Meanwhile, Mellin’s human leukocyte antigen (HLA) extracted profiles from the genetic data of 20 lung disease patients and found that more than half shared the same genetic signature. HLAs are the proteins on cell surfaces that differentiate “self” from “non-self” tissues.
Evidence points to drug reaction
“I picked up the phone and called Jill Hollenbach, an immunogeneticist at UCSF, and she said, ‘This is remarkable,'” Mellins said. Hollenbach believed the results suggested a serious drug reaction rather than a genetically linked trait of Still’s disease.
The researchers realized that patients with lung problems met the criteria for drug response with eosinophilia and systemic symptoms, or DRESS, a form of severe, delayed drug response. Although the features of DRESS, which are easily missed with Still’s disease, began shortly after the drug was started, it took an average of 14 months on the drugs before patients’ severe lung disease became visible.
The researchers compared 66 patients with Still’s disease who had DRESS with 65 patients who did well on the drugs. Among other problems, three-quarters of patients with DRESS, with or without lung disease, had liver enzyme levels, indicating severe liver dysfunction, and 64% developed a cytokine storm.
The reactions were not always recognized by the patients’ doctors. Patients who were taken off and kept off the drugs did well. Tragically, nine out of 33 patients who continued to take the drug died after their reactions began.
“This [drug reaction] is a very, very complicated signal, and it’s hard for clinicians to realize that stopping the medication is what you do, especially if there is organ involvement, such as lung or liver dysfunction, ”Saper said.
The higher-risk genetic signature is found in 20% of the population as a whole and in 80% of the patients in the study who had DRESS. Blood samples for HLA markers are available in clinical laboratories. As the genetic test did not predict everyone who responded, this study indicates that physicians should monitor DRESS responses to IL-1 and IL-6 inhibitors.
Two of the immunosuppressive drugs, tocilizumab and anakinra, have recently been used in patients experiencing cytokine storms due to severe COVID-19.
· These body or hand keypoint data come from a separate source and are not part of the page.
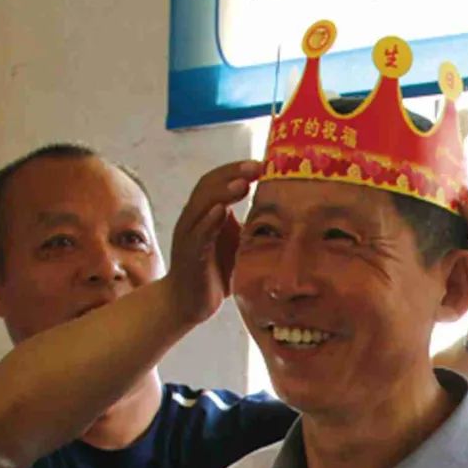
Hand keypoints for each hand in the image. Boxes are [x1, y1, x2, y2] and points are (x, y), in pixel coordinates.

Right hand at [165, 160, 262, 327]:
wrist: (187, 304)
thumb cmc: (213, 272)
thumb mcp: (235, 244)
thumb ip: (247, 227)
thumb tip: (280, 214)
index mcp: (205, 213)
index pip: (218, 181)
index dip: (237, 170)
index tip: (262, 164)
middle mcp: (194, 218)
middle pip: (208, 185)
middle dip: (232, 173)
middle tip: (256, 166)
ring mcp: (189, 236)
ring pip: (201, 205)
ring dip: (221, 192)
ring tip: (242, 183)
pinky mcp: (189, 255)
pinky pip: (197, 234)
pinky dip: (208, 221)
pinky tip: (221, 211)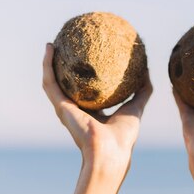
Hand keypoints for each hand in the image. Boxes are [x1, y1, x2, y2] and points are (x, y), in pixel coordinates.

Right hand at [42, 43, 152, 178]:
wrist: (110, 150)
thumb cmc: (124, 135)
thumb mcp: (136, 106)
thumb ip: (142, 90)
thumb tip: (147, 69)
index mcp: (92, 112)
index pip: (85, 90)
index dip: (83, 74)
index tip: (85, 55)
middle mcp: (76, 110)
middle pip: (65, 84)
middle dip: (62, 67)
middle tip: (65, 46)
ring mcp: (65, 109)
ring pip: (52, 81)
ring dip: (49, 63)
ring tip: (52, 44)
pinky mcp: (59, 107)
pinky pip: (50, 82)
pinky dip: (47, 65)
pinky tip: (50, 49)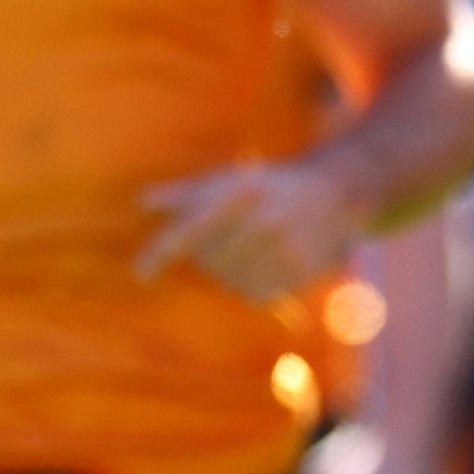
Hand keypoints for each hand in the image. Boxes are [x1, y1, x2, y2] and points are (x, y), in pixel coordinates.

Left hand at [137, 157, 373, 301]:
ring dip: (231, 273)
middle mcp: (257, 221)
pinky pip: (258, 293)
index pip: (188, 230)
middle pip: (209, 261)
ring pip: (232, 281)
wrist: (332, 193)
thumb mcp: (226, 180)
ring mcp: (281, 246)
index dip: (161, 253)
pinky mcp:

This worries the research team because the risky HLA markers are quite common. A recent scientific report on 24 very ill COVID-19 patients treated with tocilizumab noted that six patients died. Stanford researchers suggest caution when using this drug for COVID-19.
“There are all these clues in COVID patients, but it requires more investigation,” Saper said.
Meanwhile, the researchers hope the results will promptly prompt HLA testing of Stills patients.
“An imperative we have is, ‘The right drug, for the right person, at the right time,'” Saper said. “In Still’s disease, these drugs are just right for most people. But we have been able to identify a simple genetic test that could tell if this is not the right drug for you.”
The paper’s other Stanford authors are research assistant Gonzalo Montero-Martin, PhD; Serena Tan, MD, assistant professor of pathology; postdoctoral researchers Vamsee Mallajosyula, PhD, Debopam Ghosh, PhD, and Jianpeng Xu, PhD; Lu Tian, PhD, Professor of Biomedical Computer Science; and Marcelo Fernandez-Vina, PhD, Professor of Pathology.
Tian and Mellins are members of the Stanford Maternal and Child Health Research Institute, Mellins is a member of the Interdisciplinary Program in Immunology and the Wu Tsai Neurosciences Institute at Stanford, and Tian is a member of the Stanford Cardiovascular Institute.
Among the contributors are other researchers from UCSF and the National Institute of Arthritis and Musculoskeletal and Skin Diseases, as well as researchers from UC-San Diego, Emory University School of Medicine and Children’s Healthcare in Atlanta, University of Pittsburgh, University of Washington, National Human Genome Research Institute , University of Pennsylvania, Pennsylvania State University College of Medicine, Yale University Medical School and University of Hong Kong, also contributed to this research.
The research was funded by the Lucile Packard Foundation for Children’s Health, Stanford Maternal and Child Health Research Institute, National Institute of Arthritis and Musculoskeletal and Skin Diseases (Grant Z01-AR041198), National Human Genome Research Institute (Grant Z01-HG200370), Gordon and Marilyn Macklin Foundation, RK Mellon Institute for Pediatric Research and Marcus Foundation Inc.
Some of the authors received personal fees, grants, or both from Novartis, which manufactures canakinumab.